PAGE EXTRACT:
%%
The Colorado legislature enacted H.B. 1037 in 2007, requiring electricity and natural gas investor-owned utilities (IOUs) to engage in demand response and adopt demand-side management (DSM) programs that provide financial incentives for customers to purchase more efficient equipment and use more efficient processes. The law requires these utilities to meet minimum energy and demand savings goals but authorized the Colorado Public Utilities Commission (COPUC) to revise the goals and establish interim savings goals as it deems appropriate.
Electricity Savings Targets (in Gigawatt-Hours (GWh))
COPUC adopted electricity savings goals of 5% of the utility's 2006 peak demand and electricity sales by 2018 for Colorado’s investor-owned electric utilities, Public Service Company of Colorado (d/b/a Xcel Energy) and Colorado Electric Utility Company (d/b/a Black Hills Energy). COPUC set an efficiency target to account for half of the expected increase in demand every year, which meets the goals established by the Colorado legislature. While the statutory goals end in 2018, COPUC extended electricity sales reduction goals through 2020.
The goals established for Xcel Energy in March 2011 were higher than the original goals, beginning with a 1.14% annual reduction in 2012 and increasing each year to a 1.68% annual reduction in 2020. In 2014, the energy saving goals for 2015-2020 were decreased from 2,914 gigawatt-hours (GWh) to 2,400 GWh over the 6-year period, or 400 GWh per year. COPUC reviews programs annually through filings made by each utility as required by the law. The goals established for Black Hills Energy for 2012-2015 in 2012 were similarly larger than the original goals and surpass the statutory goal of a 5% reduction of 2006 electricity sales by 2018. Although Black Hills Energy had already met that statutory goal by 2015, a settlement agreement approved by COPUC established new goals for 2016-2018 that achieve approximately 10% in energy savings over the plan period.
|Savings Target by Utility (GWh)||2012||2013||2014||2015||2016||2017||2018||2019||2020|
|Black Hills Energy||30.9||30.9||22.3||25.0||18.0||19.8||20.6||TBD||TBD|
Demand Reduction Targets (in Megawatts (MW))
COPUC also established demand response goals for Xcel Energy and Black Hills Energy for the following amounts, inclusive of a 65 MW annual reduction from energy efficiency, which are shown in the “Demand Reduction Goals” section below.
%%
(Extracted data entries)
%%
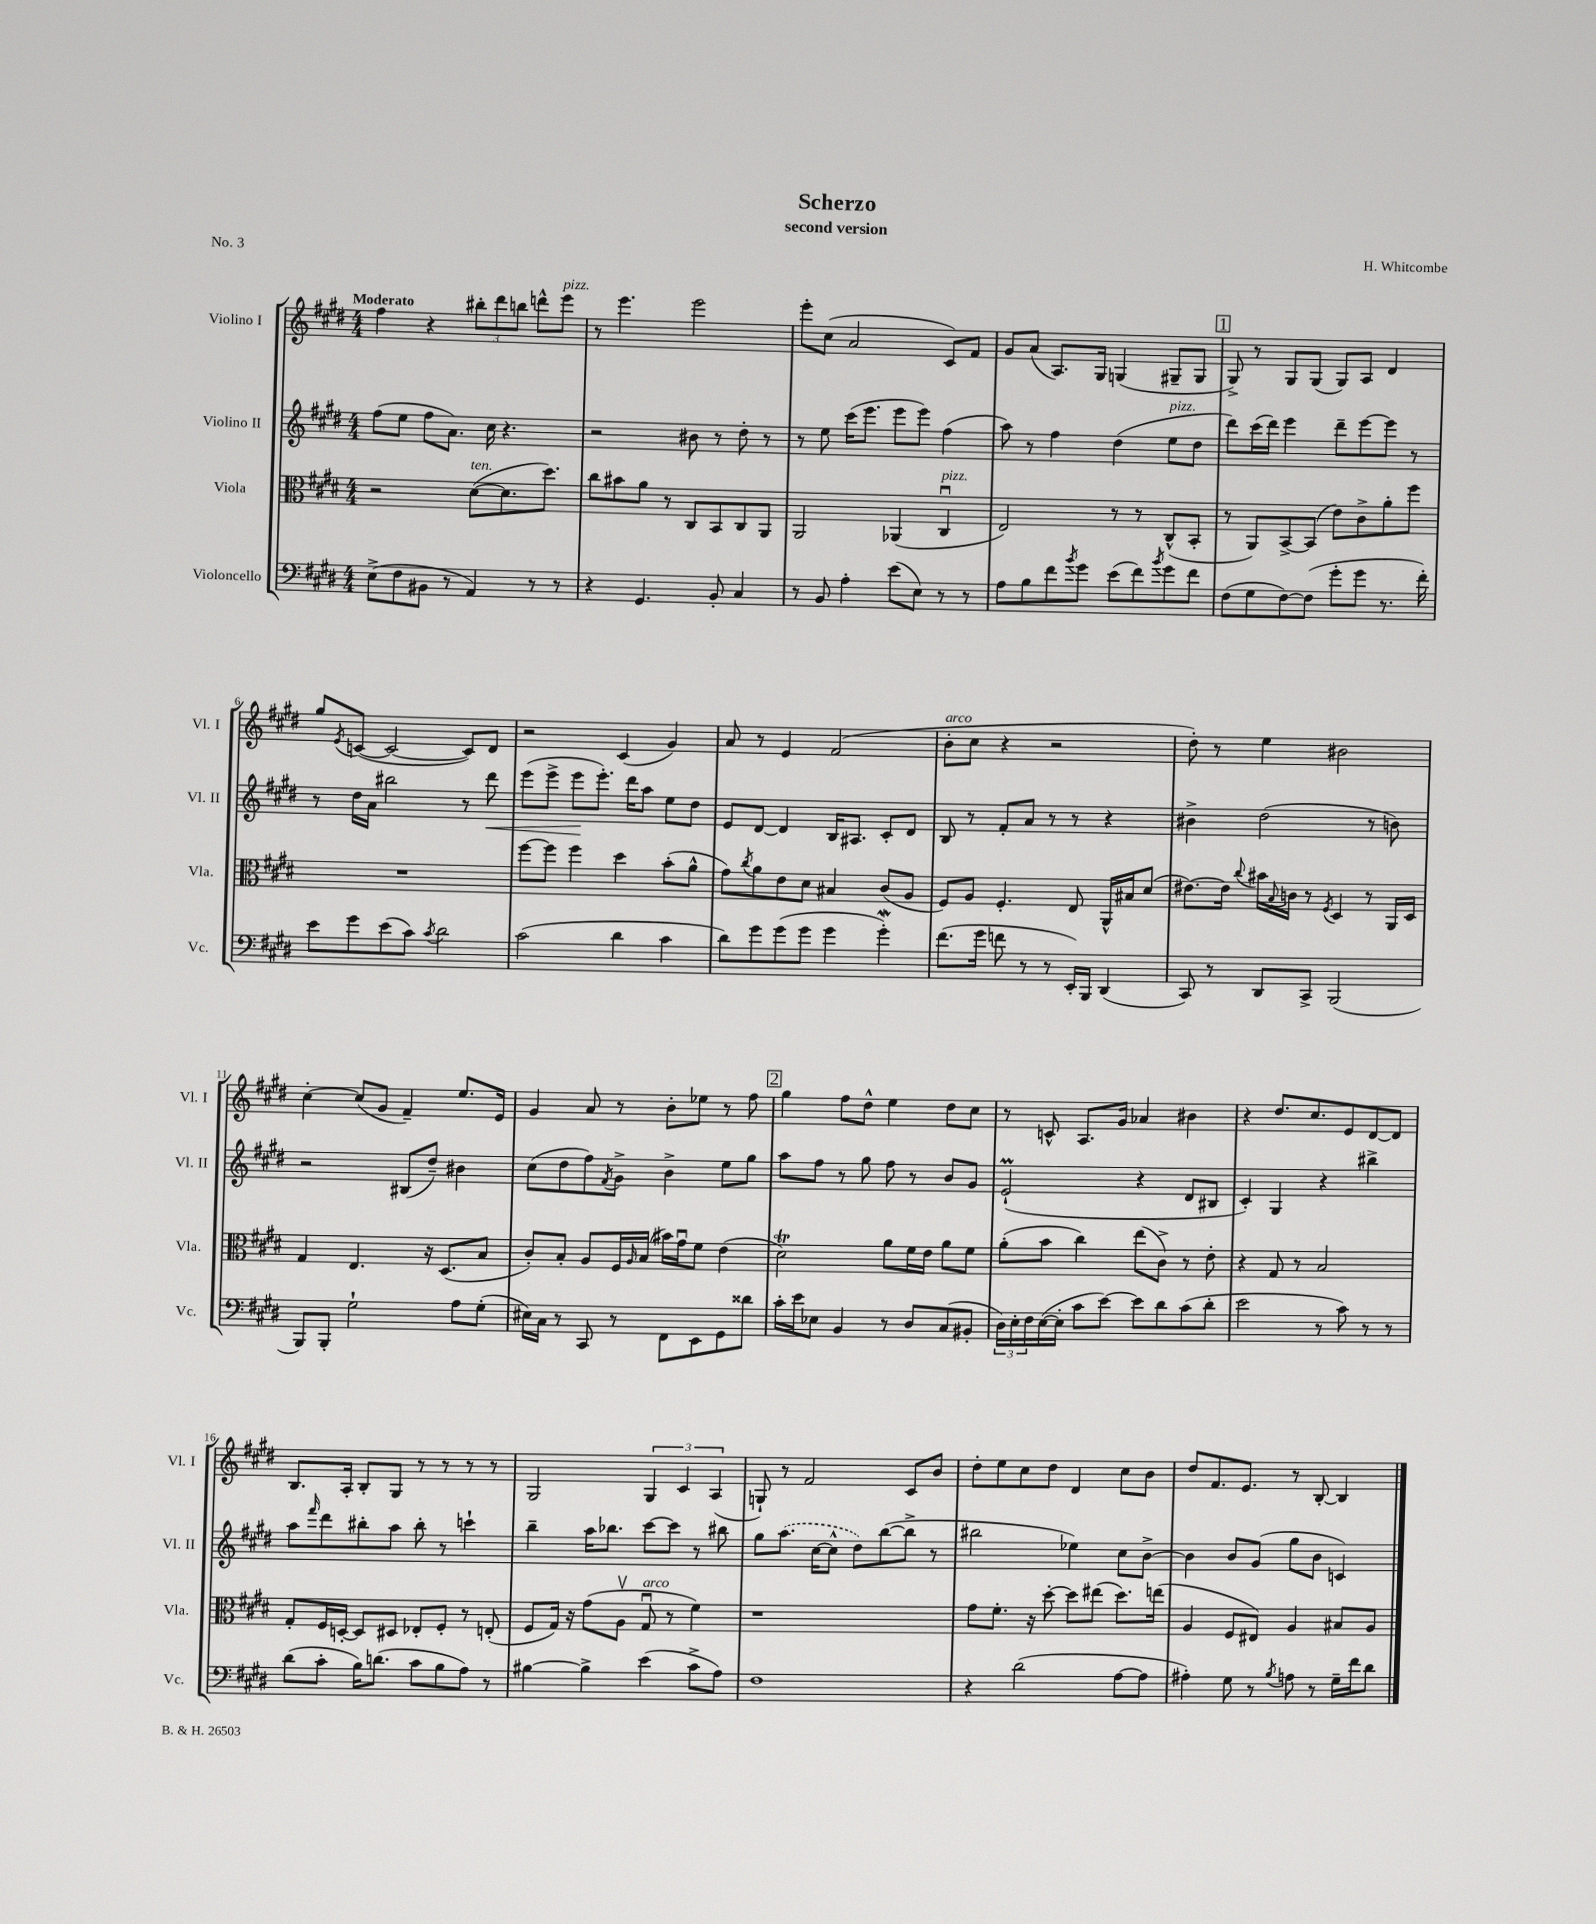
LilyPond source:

\header { title = "Scherzo" composer = "H. Whitcombe" subtitle = "second version" piece = "No. 3" }
<<
\new StaffGroup <<
\new Staff = "s0" \with { instrumentName = "Violino I" shortInstrumentName = "Vl. I" } {
    \clef treble \key e \major \numericTimeSignature \time 4/4 \tempo "Moderato"
    fis''4 r4 \tuplet 3/2 { bis''8-. dis'''8 b''8 } d'''8-^ e'''8^\markup { \italic "pizz." } |
    r8 e'''4. e'''2 |
    e'''8-. cis''8( a'2 cis'8) fis'8 |
    gis'8 a'8( a8.) gis16 g4( gis8-- gis8 |
    \mark \markup { \box "1" } gis8->) r8 gis8 gis8( gis8) a8 dis'4 |
    gis''8 \acciaccatura { e'8 } c'8~( c'2~ c'8) dis'8 |
    r2 cis'4( gis'4) |
    a'8 r8 e'4 fis'2( |
    b'8-.^\markup { \italic "arco" } cis''8 r4 r2 |
    dis''8-.) r8 e''4 bis'2 |
    cis''4~-. cis''8( gis'8 fis'4--) e''8. e'16 |
    gis'4 a'8 r8 b'8-. ees''8 r8 fis''8 |
    \mark \markup { \box "2" } gis''4 fis''8 dis''8-^ e''4 dis''8 cis''8 |
    r8 c'8-^ a8. gis'16 aes'4 bis'4 |
    r4 dis''8. cis''8. e'8 dis'8~ dis'8 |
    b8. a16-. b8-. gis8 r8 r8 r8 r8 |
    gis2 \tuplet 3/2 { gis4 cis'4 a4( } |
    g8-!) r8 fis'2 cis'8 b'8 |
    dis''8-. e''8 cis''8 dis''8 dis'4 cis''8 b'8 |
    dis''8 fis'8. e'8. r8 b8~-. b4 \bar "|." |
}
\new Staff = "s1" \with { instrumentName = "Violino II" shortInstrumentName = "Vl. II" } {
    \clef treble \key e \major \numericTimeSignature \time 4/4
    fis''8( e''8 fis''8 a'8.) cis''16 r4. |
    r2 bis'8 r8 dis''8-. r8 |
    r8 e''8 cis'''16( e'''8. e'''8 e'''8) fis''4( |
    a''8) r8 fis''4 dis''4( e''8^\markup { \italic "pizz." } dis''8 |
    \mark \markup { \box "1" } dis'''8) cis'''16( dis'''16) e'''4 dis'''8-- e'''8~ e'''8 r8 |
    r8 dis''16 a'16 bis''2 r8 dis'''8\< |
    e'''8( e'''8-> e'''8\! e'''8.-.) dis'''16 a''8 e''8 dis''8 |
    e'8 dis'8~ dis'4 b16 ais8. cis'8-. dis'8 |
    b8 r8 fis'8-. a'8 r8 r8 r4 |
    bis'4-> dis''2( r8 b'8) |
    r2 bis8( dis''8--) bis'4 |
    cis''8( dis''8 fis''8) \acciaccatura { fis'8 } gis'8-> b'4-> e''8 gis''8 |
    \mark \markup { \box "2" } a''8 fis''8 r8 gis''8 fis''8 r8 b'8 gis'8 |
    e'2-!\prall( r4 dis'8 bis8 |
    cis'4-.) gis4 r4 bis''4-> |
    a''8 \grace { fis'''16 } dis'''8 bis''8-. a''8 bis''8-. r8 c'''4-! |
    b''4-- a''16 bes''8. cis'''8~ cis'''8 r8 bis''8 |
    gis''8 \once \slurDashed a''8.( cis''16~ cis''8-^ dis''8) b''8~( b''8-> r8 |
    bis''2 ees''4) cis''8 b'8~-> |
    b'4 b'8 gis'8( gis''8 b'8 c'4) \bar "|." |
}
\new Staff = "s2" \with { instrumentName = "Viola" shortInstrumentName = "Vla." } {
    \clef alto \key e \major \numericTimeSignature \time 4/4
    r2 dis'8~^\markup { \italic "ten." }( dis'8. dis''8.) |
    cis''8 bis'8 a'8 r8 cis8 b,8 cis8 a,8 |
    a,2 aes,4( cis4\downbow^\markup { \italic "pizz." } |
    e2) r8 r8 cis8-^( b,8-. |
    \mark \markup { \box "1" } r8 a,8) b,8~-> b,8( e'8) cis'8-> a'8-. fis''8 |
    R1 |
    fis''8~ fis''8 fis''4 dis''4 b'8-.( a'8-^ |
    gis'8) \acciaccatura { cis''8 } a'8 e'8 dis'8 bis4 cis'8( a8 |
    fis8) a8 fis4.-. e8 a,16-^ bis16 dis'8( |
    eis'8.~) eis'16 \appoggiatura { cis''8 } bis'16 \appoggiatura { b8 } c'16 r8 \acciaccatura { fis8 } dis4 r8 a,16 dis16 |
    gis4 e4. r16 dis8.( b8 |
    cis'8-.) b8-. a8 fis16 \grace { a16 } b16( bis'16) gis'16\downbow fis'8 e'4( |
    \mark \markup { \box "2" } dis'2\trill) a'8 fis'16 e'16 a'8 fis'8 |
    a'8-.( b'8 cis''4) e''8( cis'8->) r8 e'8-. |
    r4 gis8 r8 b2 |
    gis8-. fis16 d16~-. d8 dis8 ees8-. fis8-. r8 e8-.( |
    fis8 gis16) r16 gis'8( a8\upbow gis8\downbow^\markup { \italic "arco" } r8 fis'4) |
    r1 |
    gis'8 fis'8.-. r16 dis''8~-. dis''8 eis''8( dis''8.) e''16( |
    a4 fis8 eis8) a4 bis8 a8 \bar "|." |
}
\new Staff = "s3" \with { instrumentName = "Violoncello" shortInstrumentName = "Vc." } {
    \clef bass \key e \major \numericTimeSignature \time 4/4
    e8->( fis8 bis,8 r8 a,4) r8 r8 |
    r4 gis,4. b,8-. cis4 |
    r8 b,8 a4-. e'8( e8) r8 r8 |
    a8 b8 fis'8 \acciaccatura { b'8 } gis'8 e'8( fis'8) \acciaccatura { b'8 } gis'8 fis'8 |
    \mark \markup { \box "1" } fis8( gis8 fis8~) fis8( gis'8-. gis'8 r8. fis'16-.) |
    e'8 gis'8 e'8( cis'8) \acciaccatura { cis'8 } dis'2 |
    cis'2( dis'4 cis'4 |
    dis'8) gis'8 gis'8( gis'8 gis'4 gis'4-.\mordent) |
    fis'8.( gis'16 f'8 r8 r8 e,16-.) b,,16 dis,4( |
    cis,8) r8 dis,8 cis,8-> b,,2( |
    b,,8) b,,8-. gis2-! a8 gis8-.( |
    eis16) cis16 r8 cis,8 r8 fis,8 e,8 gis,8 disis'8 |
    \mark \markup { \box "2" } cis'16-. e'16 ees8 b,4 r8 dis8 cis8( bis,8-. |
    \tuplet 3/2 { dis16) e16-. fis16 } e16~( e16-. cis'8 e'8~) e'8 dis'8 cis'8( dis'8-. |
    e'2 r8 cis'8) r8 r8 |
    dis'8( cis'8-. b16) d'8.( cis'8 b8 a8) r8 |
    bis4~ bis4-> e'4( cis'8-> a8) |
    fis1 |
    r4 dis'2( a8~ a8 |
    ais4-.) gis8 r8 \acciaccatura { b8 } a8 r8 gis16-- fis'16 dis'8 \bar "|." |
}
>>
>>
%%
TASKS FOR THIS EXERCISE:
- a) Answer these questions using the text about Colorado's utility savings goals:
(i) In what year did the Colorado legislature enact H.B. 1037?
(ii) Through what year did COPUC extend the electricity sales reduction goals?
(iii) What savings target in GWh does the table give Black Hills Energy for 2016?
- b) Pick out each line of the listing that contains the string "Violino".
The listing has no connection to the text about Colorado's utility savings goals.

SOLUTIONS TO THE EXERCISE:
- a)
(i) 2007
(ii) 2020
(iii) 18.0 GWh

- b)
\new Staff = "s0" \with { instrumentName = "Violino I" shortInstrumentName = "Vl. I" } {
\new Staff = "s1" \with { instrumentName = "Violino II" shortInstrumentName = "Vl. II" } {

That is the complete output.